Abstract
Human visual cortex is comprised of a number of areas, nearly all of which are organized retinotopically. This retinotopic mapping is similar across individuals; however, considerable inter-subject variation does exist, and this variation has been linked to cortical folding and other anatomical features. It was our aim to develop a neural network capable of learning the complex relationship between the functional organization of visual cortex and the underlying anatomy. Importantly, we used a geometric approach able to directly interact with data represented on cortical surface models, as many properties only make sense considering their location with respect to the various sulci and gyri.
To build our network, we used the most comprehensive retinotopy dataset openly available – that from the Human Connectome Project. This dataset includes 7T fMRI data from 181 participants. The data serving as input to our network included curvature and myelin values as well as the connectivity among vertices forming the cortical surface and their spatial disposition. The output of the network was the retinotopic mapping value for each vertex of the surface model. Our final network included 12 spline-based convolution layers, interleaved by batch normalization and dropout.

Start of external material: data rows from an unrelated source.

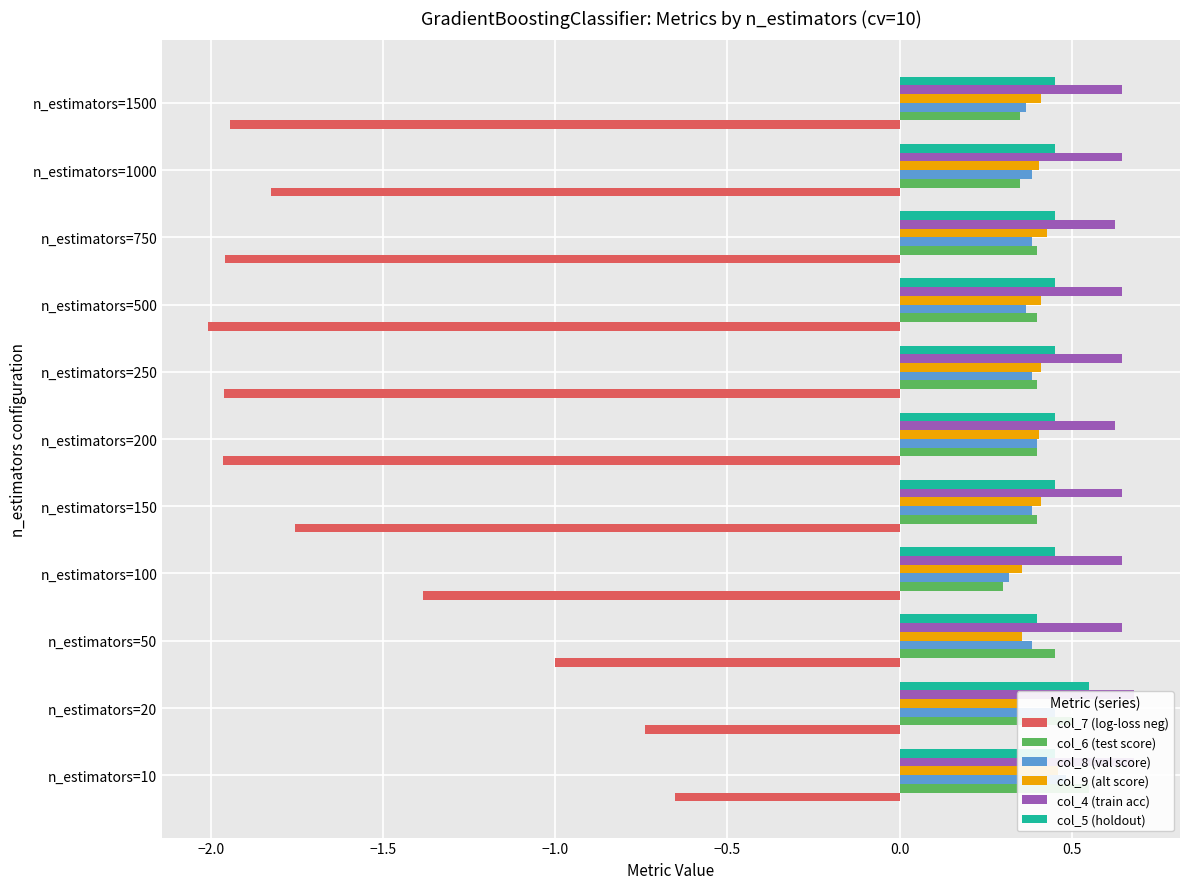

True or false: col_8 (val score) has a value of 0.6 at n_estimators=1500.

False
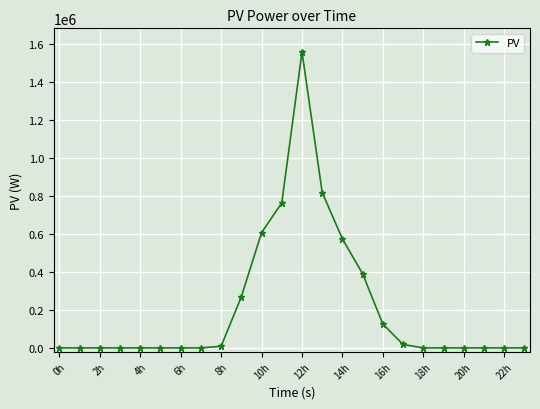

Count the number of categories in the chart.

24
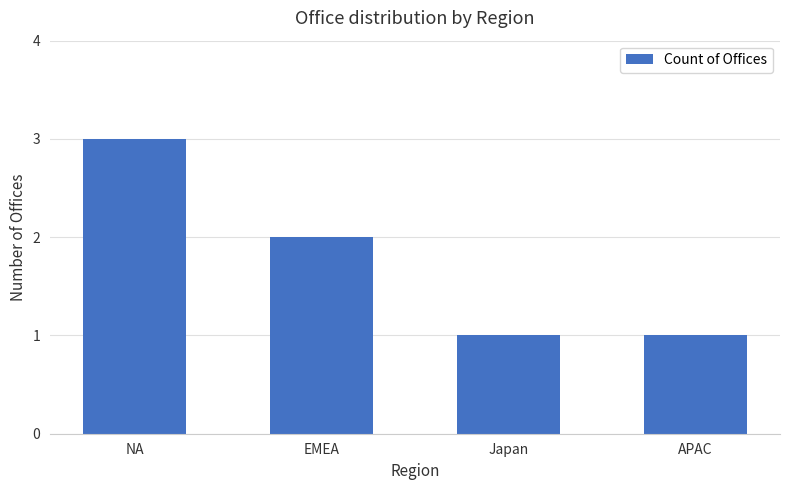

Is it true that the value at NA is 3?

True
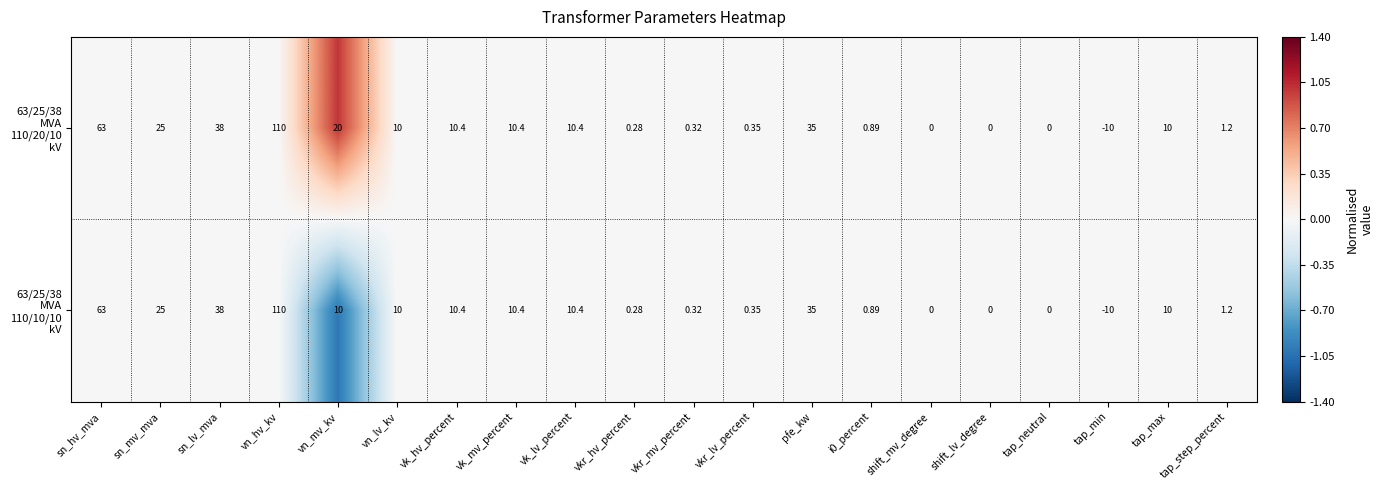

At which category does the chart reach its peak across all series?

vn_hv_kv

Our neural network accurately predicted the main features of both polar angle and eccentricity maps. More impressive yet, we show that the network was able to predict nuanced variations in the retinotopic maps across individuals. We further showed how disruption of the spatial organization of the input features increases the error and reduces the individual variability of the predicted maps.
In conclusion, we were able to predict the detailed functional organization of visual cortex from anatomical properties alone using geometric deep learning. Although we demonstrate its utility for visual neuroscience, geometric deep learning is flexible and well-suited for a range of other applications involving data structured in non-Euclidean spaces.